If a record holds a picture, leave the picture out and repeat everything else exactly.
==========
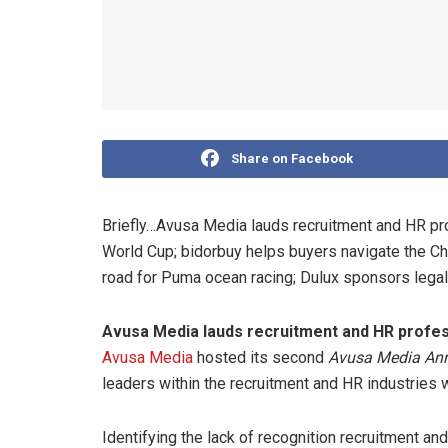
Share on Facebook
Briefly…Avusa Media lauds recruitment and HR pr
World Cup; bidorbuy helps buyers navigate the Chr
road for Puma ocean racing; Dulux sponsors legal 
Avusa Media lauds recruitment and HR profes
Avusa Media
hosted its second
Avusa Media Ann
leaders within the recruitment and HR industries 
Identifying the lack of recognition recruitment an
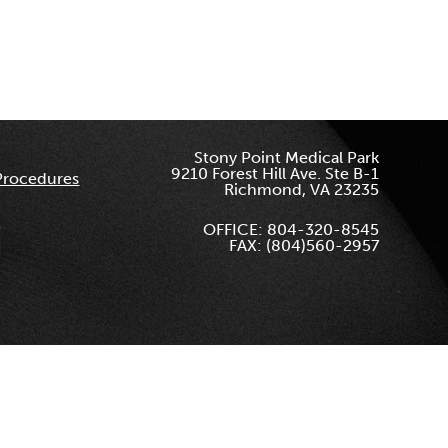
Stony Point Medical Park
9210 Forest Hill Ave. Ste B-1
Procedures
Richmond, VA 23235
OFFICE: 804-320-8545
FAX: (804)560-2957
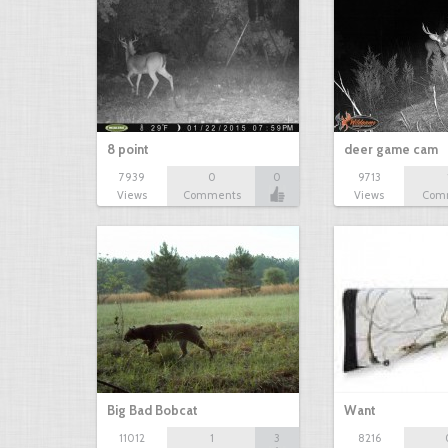
8 point
deer game cam
7939
0
0
9713
Views
Comments
Views
Com
Big Bad Bobcat
Want
11012
1
3
8216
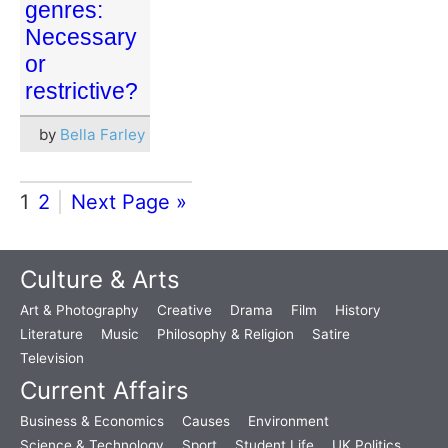
genres:
Necessary
or
restrictive?
by
Bella Farley
1
2
Next Page »
Culture & Arts
Art & Photography
Creative
Drama
Film
History
Literature
Music
Philosophy & Religion
Satire
Television
Current Affairs
Business & Economics
Causes
Environment
Science & Technology
Sport
Student Life
UK Politics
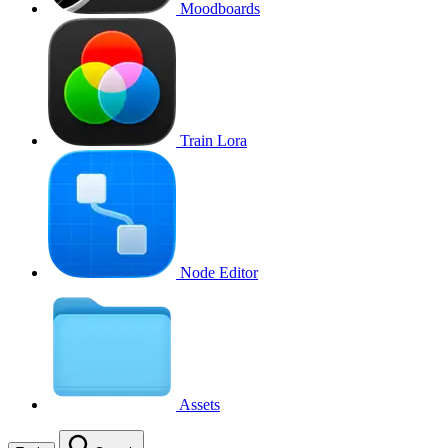
Moodboards
Train Lora
Node Editor
Assets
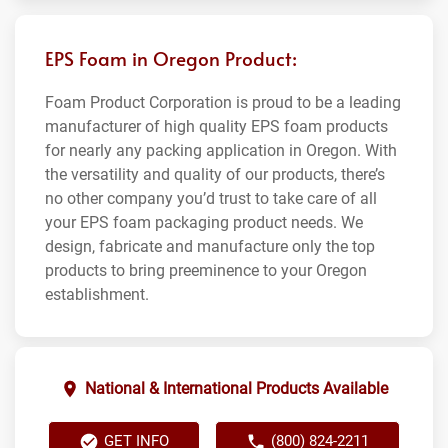
EPS Foam in Oregon Product:
Foam Product Corporation is proud to be a leading
manufacturer of high quality EPS foam products
for nearly any packing application in Oregon. With
the versatility and quality of our products, there’s
no other company you’d trust to take care of all
your EPS foam packaging product needs. We
design, fabricate and manufacture only the top
products to bring preeminence to your Oregon
establishment.
National & International Products Available
GET INFO
(800) 824-2211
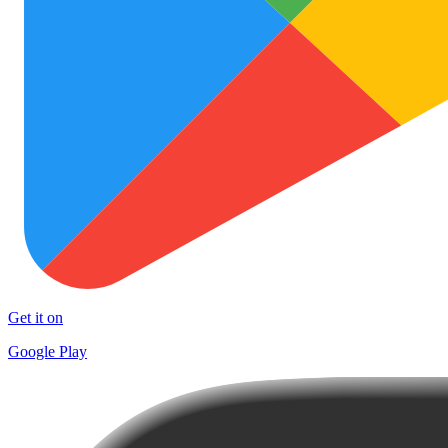
Get it on
Google Play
==========
Response to this exercise:
Share on Facebook
Briefly…Avusa Media lauds recruitment and HR pr
World Cup; bidorbuy helps buyers navigate the Chr
road for Puma ocean racing; Dulux sponsors legal 
Avusa Media lauds recruitment and HR profes
Avusa Media
hosted its second
Avusa Media Ann
leaders within the recruitment and HR industries 
Identifying the lack of recognition recruitment an
Stony Point Medical Park
9210 Forest Hill Ave. Ste B-1
Procedures
Richmond, VA 23235
OFFICE: 804-320-8545
FAX: (804)560-2957
8 point
deer game cam
7939
0
0
9713
Views
Comments
Views
Com
Big Bad Bobcat
Want
11012
1
3
8216
genres:
Necessary
or
restrictive?
by
Bella Farley
1
2
Next Page »
Culture & Arts
Art & Photography
Creative
Drama
Film
History
Literature
Music
Philosophy & Religion
Satire
Television
Current Affairs
Business & Economics
Causes
Environment
Science & Technology
Sport
Student Life
UK Politics
Moodboards
Train Lora
Node Editor
Assets
EPS Foam in Oregon Product:
Foam Product Corporation is proud to be a leading
manufacturer of high quality EPS foam products
for nearly any packing application in Oregon. With
the versatility and quality of our products, there’s
no other company you’d trust to take care of all
your EPS foam packaging product needs. We
design, fabricate and manufacture only the top
products to bring preeminence to your Oregon
establishment.
National & International Products Available
GET INFO
(800) 824-2211
Get it on
Google Play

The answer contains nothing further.